======== Data for this exercise ========

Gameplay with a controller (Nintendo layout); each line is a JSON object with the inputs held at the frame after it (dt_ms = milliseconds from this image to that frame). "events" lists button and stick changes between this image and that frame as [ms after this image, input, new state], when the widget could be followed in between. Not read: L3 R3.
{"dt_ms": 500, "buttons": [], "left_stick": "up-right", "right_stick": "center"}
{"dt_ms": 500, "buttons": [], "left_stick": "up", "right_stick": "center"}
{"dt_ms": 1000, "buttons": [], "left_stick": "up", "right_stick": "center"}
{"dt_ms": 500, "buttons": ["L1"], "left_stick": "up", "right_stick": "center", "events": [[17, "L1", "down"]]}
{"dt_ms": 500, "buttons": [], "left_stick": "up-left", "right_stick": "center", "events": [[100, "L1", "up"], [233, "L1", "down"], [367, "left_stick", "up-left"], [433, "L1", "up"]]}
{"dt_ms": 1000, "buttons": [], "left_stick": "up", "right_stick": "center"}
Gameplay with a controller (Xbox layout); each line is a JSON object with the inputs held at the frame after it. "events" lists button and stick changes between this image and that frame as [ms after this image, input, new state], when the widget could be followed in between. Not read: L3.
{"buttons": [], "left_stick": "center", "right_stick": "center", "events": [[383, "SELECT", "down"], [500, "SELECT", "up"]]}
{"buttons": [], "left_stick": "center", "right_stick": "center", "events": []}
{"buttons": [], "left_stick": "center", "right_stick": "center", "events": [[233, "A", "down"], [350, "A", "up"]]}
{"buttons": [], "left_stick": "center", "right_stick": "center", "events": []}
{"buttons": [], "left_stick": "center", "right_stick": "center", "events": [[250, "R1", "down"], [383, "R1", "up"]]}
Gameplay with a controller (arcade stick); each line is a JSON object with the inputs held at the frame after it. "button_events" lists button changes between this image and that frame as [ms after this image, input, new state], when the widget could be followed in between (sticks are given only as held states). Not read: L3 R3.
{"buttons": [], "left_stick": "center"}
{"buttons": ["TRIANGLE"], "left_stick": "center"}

========

Assignment
The records need to be set down again without a single difference.

Answer for this exercise
Gameplay with a controller (Nintendo layout); each line is a JSON object with the inputs held at the frame after it (dt_ms = milliseconds from this image to that frame). "events" lists button and stick changes between this image and that frame as [ms after this image, input, new state], when the widget could be followed in between. Not read: L3 R3.
{"dt_ms": 500, "buttons": [], "left_stick": "up-right", "right_stick": "center"}
{"dt_ms": 500, "buttons": [], "left_stick": "up", "right_stick": "center"}
{"dt_ms": 1000, "buttons": [], "left_stick": "up", "right_stick": "center"}
{"dt_ms": 500, "buttons": ["L1"], "left_stick": "up", "right_stick": "center", "events": [[17, "L1", "down"]]}
{"dt_ms": 500, "buttons": [], "left_stick": "up-left", "right_stick": "center", "events": [[100, "L1", "up"], [233, "L1", "down"], [367, "left_stick", "up-left"], [433, "L1", "up"]]}
{"dt_ms": 1000, "buttons": [], "left_stick": "up", "right_stick": "center"}
Gameplay with a controller (Xbox layout); each line is a JSON object with the inputs held at the frame after it. "events" lists button and stick changes between this image and that frame as [ms after this image, input, new state], when the widget could be followed in between. Not read: L3.
{"buttons": [], "left_stick": "center", "right_stick": "center", "events": [[383, "SELECT", "down"], [500, "SELECT", "up"]]}
{"buttons": [], "left_stick": "center", "right_stick": "center", "events": []}
{"buttons": [], "left_stick": "center", "right_stick": "center", "events": [[233, "A", "down"], [350, "A", "up"]]}
{"buttons": [], "left_stick": "center", "right_stick": "center", "events": []}
{"buttons": [], "left_stick": "center", "right_stick": "center", "events": [[250, "R1", "down"], [383, "R1", "up"]]}
Gameplay with a controller (arcade stick); each line is a JSON object with the inputs held at the frame after it. "button_events" lists button changes between this image and that frame as [ms after this image, input, new state], when the widget could be followed in between (sticks are given only as held states). Not read: L3 R3.
{"buttons": [], "left_stick": "center"}
{"buttons": ["TRIANGLE"], "left_stick": "center"}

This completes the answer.